Nel 1901 nasce la Cantina Sociale di Soave, organizzata sotto forma di cooperativa agricola, con lo scopo di tutelare il territorio e la sua storia per rispondere in maniera unitaria al confronto internazionale e la concorrenza con i paesi d’oltremare. La sua naturale evoluzione porta alla costituzione di un Consorzio Tutela Vino Soave e Recioto di Soave per la ricostruzione dei vigneti in seguito alla comparsa della fillossera.
Nel 1939 il Trebbiano di Soave raggiunge una diffusione pari al 20% tanto da considerarlo indispensabile per fare un bianco all’altezza della sua fama. Nell’immediato dopoguerra però questo vitigno di difficile coltivazione, dovuta alla sua maturazione anticipata rispetto alla Garganega, inizia ad essere sostituito con il più sicuro Trebbiano Toscano. Oggi la presenza di uva dell’antica Turbiana è poco frequente nei vini di Soave ed è facilmente riconoscibile dal suo profumo di rosa e dalla sua delicata sapidità.
Nel 1968 gli viene riconosciuta la denominazione di origine controllata mentre per poter parlare di Soave Superiore Docg bisogna aspettare fino al 2001.

DISCIPLINARE

La zona di produzione comprende il territorio collinare di parte dei comuni di Soave, Monteforte d’Alpone, San Martino Buon Albergo, Mezzane di Sotto, Roncà, Montecchia di Crosara, San Giovanni Ilarione, Cazzano di Tramigna, Colognola ai Colli, Caldiero, Illasi e Lavagno.
Il Disciplinare di produzione stabilisce che possano essere impiegati diversi vitigni: Garganega per almeno il 70%, e per il rimanente da uve dei vitigni Trebbiano di Soave (nostrano), Pinot Bianco e Chardonnay. In tale ambito del 30%, e fino ad un massimo del 5%, possono altresì concorrere le uve provenienti dai vitigni a bacca bianca non aromatiche autorizzati e raccomandati per la provincia di Verona. Può essere prodotto nelle versioni: Soave superiore e Soave Superiore riserva; in etichetta l’aggiunta della dicitura “Classico” significa che il prodotto è ottenuto da uve raccolte nella zona di origine più antica.
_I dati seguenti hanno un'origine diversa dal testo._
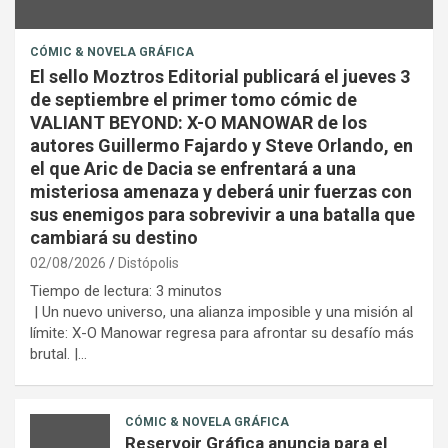
CÓMIC & NOVELA GRÁFICA
El sello Moztros Editorial publicará el jueves 3
de septiembre el primer tomo cómic de
VALIANT BEYOND: X-O MANOWAR de los
autores Guillermo Fajardo y Steve Orlando, en
el que Aric de Dacia se enfrentará a una
misteriosa amenaza y deberá unir fuerzas con
sus enemigos para sobrevivir a una batalla que
cambiará su destino
02/08/2026
Distópolis
Tiempo de lectura:
3
minutos
| Un nuevo universo, una alianza imposible y una misión al
límite: X-O Manowar regresa para afrontar su desafío más
brutal. |…
CÓMIC & NOVELA GRÁFICA
Reservoir Gráfica anuncia para el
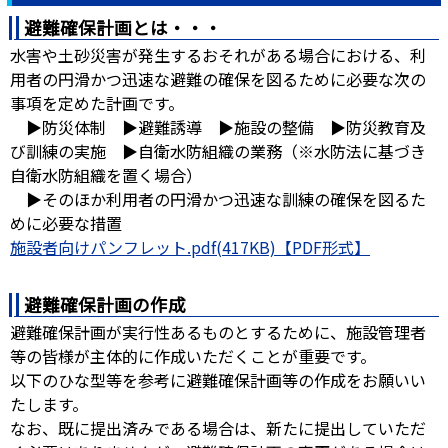
避難確保計画とは・・・
水害や土砂災害が発生するおそれがある場合における、利
用者の円滑かつ迅速な避難の確保を図るために必要な次の
事項を定めた計画です。
▶防災体制 ▶避難誘導 ▶施設の整備 ▶防災教育及
び訓練の実施 ▶自衛水防組織の業務（※水防法に基づき
自衛水防組織を置く場合）
▶そのほか利用者の円滑かつ迅速な訓練の確保を図るた
めに必要な措置
施設者向けパンフレット.pdf(417KB)
避難確保計画の作成
避難確保計画が実行性あるものとするために、施設管理者
等の皆様が主体的に作成いただくことが重要です。
以下のひな型等を参考に避難確保計画等の作成をお願いい
たします。
なお、既に提出済みである場合は、新たに提出していただ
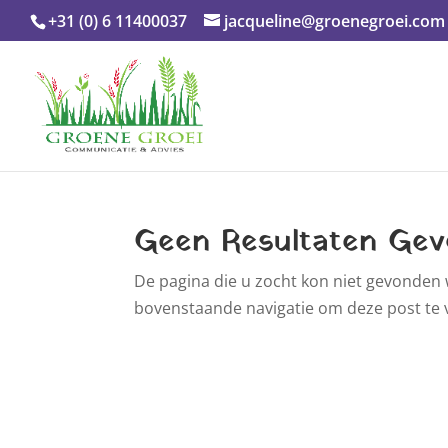
+31 (0) 6 11400037
jacqueline@groenegroei.com
Geen Resultaten Ge
De pagina die u zocht kon niet gevonden 
bovenstaande navigatie om deze post te 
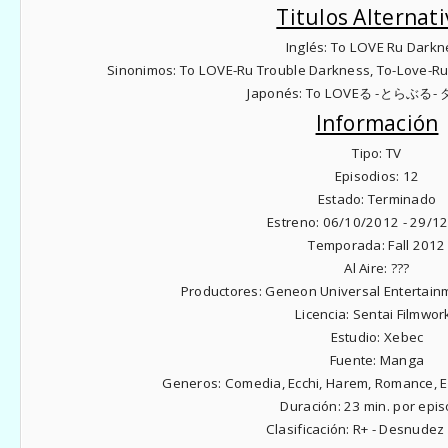
Titulos Alternati
Inglés:
To LOVE Ru Darkn
Sinonimos:
To LOVE-Ru Trouble Darkness, To-Love-R
Japonés:
To LOVEる -とらぶる
Información
Tipo:
TV
Episodios:
12
Estado:
Terminado
Estreno:
06/10/2012 - 29/1
Temporada:
Fall 2012
Al Aire:
???
Productores:
Geneon Universal Entertain
Licencia:
Sentai Filmwor
Estudio:
Xebec
Fuente:
Manga
Generos:
Comedia, Ecchi, Harem, Romance, Es
Duración:
23 min. por epis
Clasificación:
R+ - Desnudez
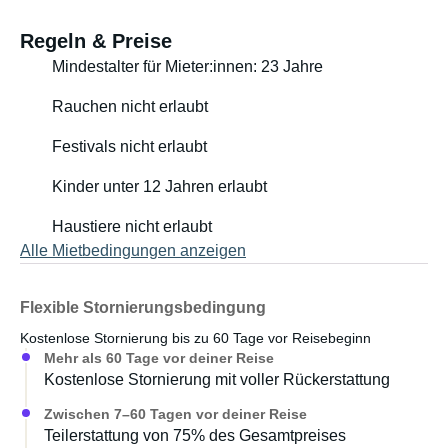
Zielort in der Nähe von Kalmar liegt.
Regeln & Preise
Mindestalter für Mieter:innen: 23 Jahre
Rauchen nicht erlaubt
Festivals nicht erlaubt
Kinder unter 12 Jahren erlaubt
Haustiere nicht erlaubt
Alle Mietbedingungen anzeigen
Flexible Stornierungsbedingung
Kostenlose Stornierung bis zu 60 Tage vor Reisebeginn
Mehr als 60 Tage vor deiner Reise
Kostenlose Stornierung mit voller Rückerstattung
Zwischen 7–60 Tagen vor deiner Reise
Teilerstattung von 75% des Gesamtpreises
La Riserva è caratterizzata da un’ottima capacità evolutiva, grazie alla sua freschezza, che nelle annate migliori può arrivare anche a dieci anni.
La resa massima di uva non deve essere superiore a 100 quintali per ettaro di vigneto a coltura specializzata.

DEGUSTAZIONE

Le principali caratteristiche organolettiche del Soave Superire sono:
– colore giallo paglierino, a volte intenso con possibili riflessi verdi e oro;
– odore ampio, caratteristico floreale di fiori bianchi e mandorla tipici della Garganega, con note di vaniglia per la riserva;
– sapore pieno e delicatamente amarognolo, ottima freschezza e sapidità dovute dal Trebbiano, nei prodotti maturati in legno il sapore può essere più intenso e persistente, anche con note di vaniglia.
La corretta temperatura di servizio è di 10°C circa e va servito in calici di media capacità a tulipano svasato per esaltarne i profumi.
È un vino che si accompagna benissimo con aperitivi a base di salumi come la celebre “sopressa” di Verona, il prosciutto di Soave e il cotechino, primi piatti, secondi piatti a base di pesce e di carni bianche, ma altrettanto bene si abbina con i formaggi.

La cucina del territorio trova il suo perfetto equilibrio con il Soave; i piatti tradizionali veronesi sono: le minestre di verdure, con l’aggiunta di fagioli, o il pamojo o la panà (pane bollito e condito con un filo d’olio), o il riso con le verdure come verze, cavolo cappuccio, piselli (bisi), sedano rapa. La pasta fatta in casa, taiadele in brodo coi fegatini e lasagnette, era il piatto domenicale che si serviva con gallina e manzo lessati abbinati alle salse, quali la pearà fatta col pane raffermo e il formaggio, la salsa verde col prezzemolo e l’acciuga, il cren (radice di rafano tritata). Il vino Soave si accompagna inoltre ai bigoli fatti al torchio con farina di grano tenero e conditi con le sardelle sotto sale. Gli asparagi selvatici (le sparasine), i germogli del luppolo (i bruscandoli), le ortiche sono ingredienti primaverili molto usati per arricchire zuppe, secondi piatti e uova. Il piatto della tradizione pasquale è il capretto, cotto in forno a fuoco lentissimo ed insaporito con il Soave.
Questo vino trova il suo perfetto abbinamento con il pesce; le ostriche, sia crude che gratinate, latterini, gamberetti, sogliole e salmoni.